We help others experience peace when we offer them our presence and attention.
“And even in the wake of tragedy, even then, you might find her. In the rubble of a fallen tower. In the sorrow of your darkest hour. In the hat of a hero. In the loss of a friend.”
Peace can coexist with sorrow and turmoil.
“So offer a cookie, walk away from a fight. Comfort a friend through the long, dark night.” Sing a quiet song. Catch a falling star.”
I think this book is saying that peace is something we can all work to spread. It is something that each of us can offer. When we find needs and meet them, when offer kindness, when we provide our undivided presence (from a safe distance, of course), we are affecting change.

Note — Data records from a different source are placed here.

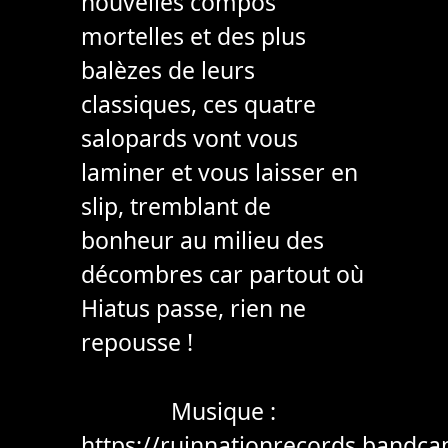
nouvelles compos
mortelles et des plus
balèzes de leurs
classiques, ces quatre
salopards vont vous
laminer et vous laisser en
slip, tremblant de
bonheur au milieu des
décombres car partout où
Hiatus passe, rien ne
repousse !
Musique :
https://ruinnationrecords.bandc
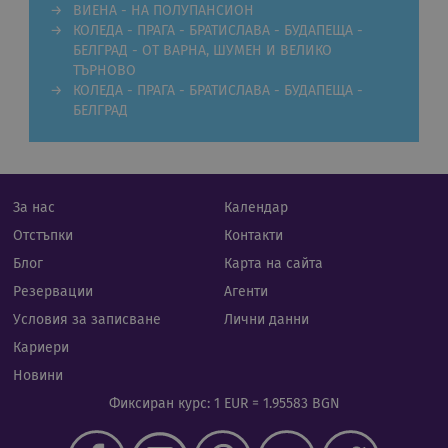
Валиден
ВИЕНА - НА ПОЛУПАНСИОН
Име
Доставчик
/
Домейн
Опи
до
КОЛЕДА - ПРАГА - БРАТИСЛАВА - БУДАПЕЩА -
БЕЛГРАД - ОТ ВАРНА, ШУМЕН И ВЕЛИКО
CookieScriptConsent
11
Тази
CookieScript
месеца 4
изпо
.rual-travel.com
ТЪРНОВО
седмици
услу
КОЛЕДА - ПРАГА - БРАТИСЛАВА - БУДАПЕЩА -
Netp
да з
БЕЛГРАД
пред
за с
биск
посе
Нео
бане
биск
За нас
Календар
Netp
раб
Отстъпки
Контакти
прав
Блог
Карта на сайта
PHPSESSID
Сесия
Биск
PHP.net
гене
rual-travel.com
Резервации
Агенти
при
бази
Условия за записване
Лични данни
език
иден
Кариери
Google Privacy Policy
общ
пред
Новини
изпо
под
Фиксиран курс: 1 EUR = 1.95583 BGN
потр
про
сеси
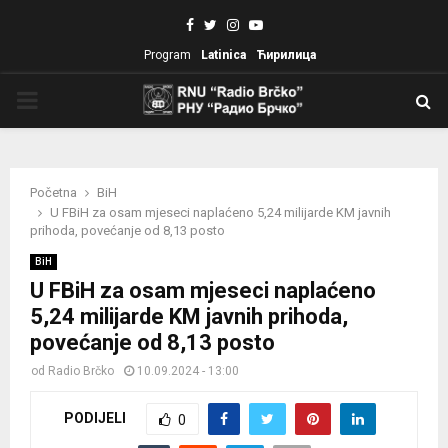
Facebook
Twitter
Instagram
Youtube
Program
Latinica
Ћирилица
PRIMARY
MENU
Početna
BiH
U FBiH za osam mjeseci naplaćeno 5,24 milijarde KM javnih
prihoda, povećanje od 8,13 posto
BiH
U FBiH za osam mjeseci naplaćeno
5,24 milijarde KM javnih prihoda,
povećanje od 8,13 posto
od
Radio Brčko
10.09.2024 - 13:00
PODIJELI
0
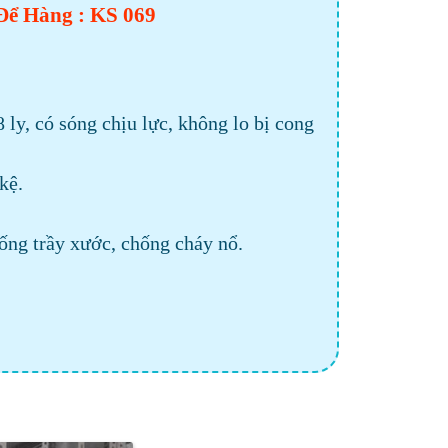
Để Hàng : KS 069
ly, có sóng chịu lực, không lo bị cong
kệ.
ống trầy xước, chống cháy nổ.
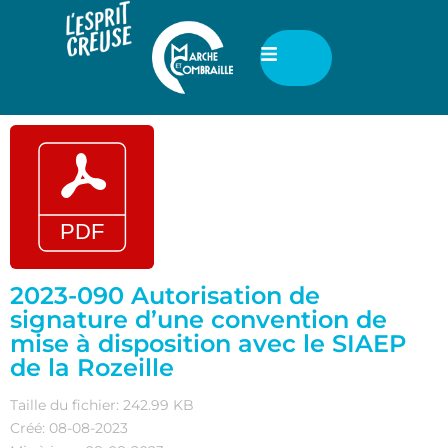
2023-090 Autorisation de
signature d’une convention de
mise à disposition avec le SIAEP
de la Rozeille
Taille du fichier: 242.99 KB
Créé: 08-08-2023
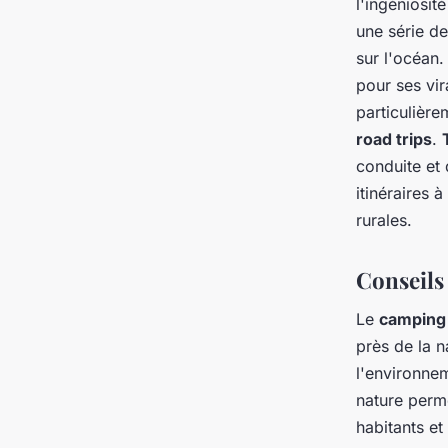
l'ingéniosit
une série de
sur l'océan
pour ses vir
particulièr
road trips
.
conduite et 
itinéraires 
rurales.
Conseils
Le
camping
près de la n
l'environnem
nature perm
habitants et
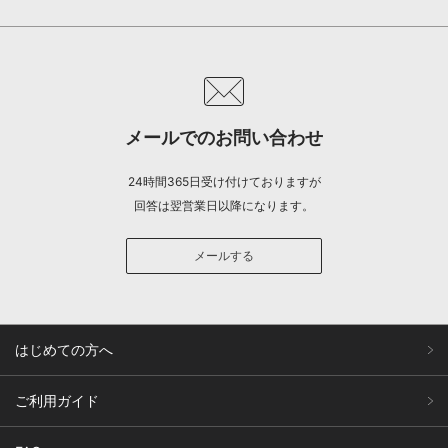
メールでのお問い合わせ
24時間365日受け付けておりますが
回答は翌営業日以降になります。
メールする
はじめての方へ
ご利用ガイド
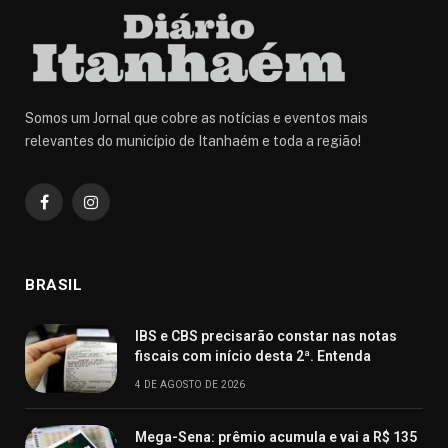
Somos um Jornal que cobre as notícias e eventos mais
relevantes do município de Itanhaém e toda a região!
Facebook
Instagram
BRASIL
IBS e CBS precisarão constar nas notas
fiscais com início desta 2ª. Entenda
4 DE AGOSTO DE 2026
Mega-Sena: prêmio acumula e vai a R$ 135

This week, someone sent me flowers for no reason, my neighbor offered to drop off lemon turmeric cake, and my daughter’s cousin sent her a postcard. All of these little offerings helped to spread peace because they got me thinking how we could spread some love too. And if this trajectory continues, peace ought to spread even as the coronavirus continues to disrupt our lives and harm people we love. These are tangible tools we can offer our children, who might be feeling especially powerless and uncertain: 1. Let’s find a need and meet it. 2. Let’s send someone something that will make them feel special. 3. Let’s offer each other our complete attention. 4. Let’s find beauty in every corner of our lives. 5. Let’s provide comfort for someone who is hurting.
“Sing a quiet song. Catch a falling star. May peace walk beside you wherever you are.”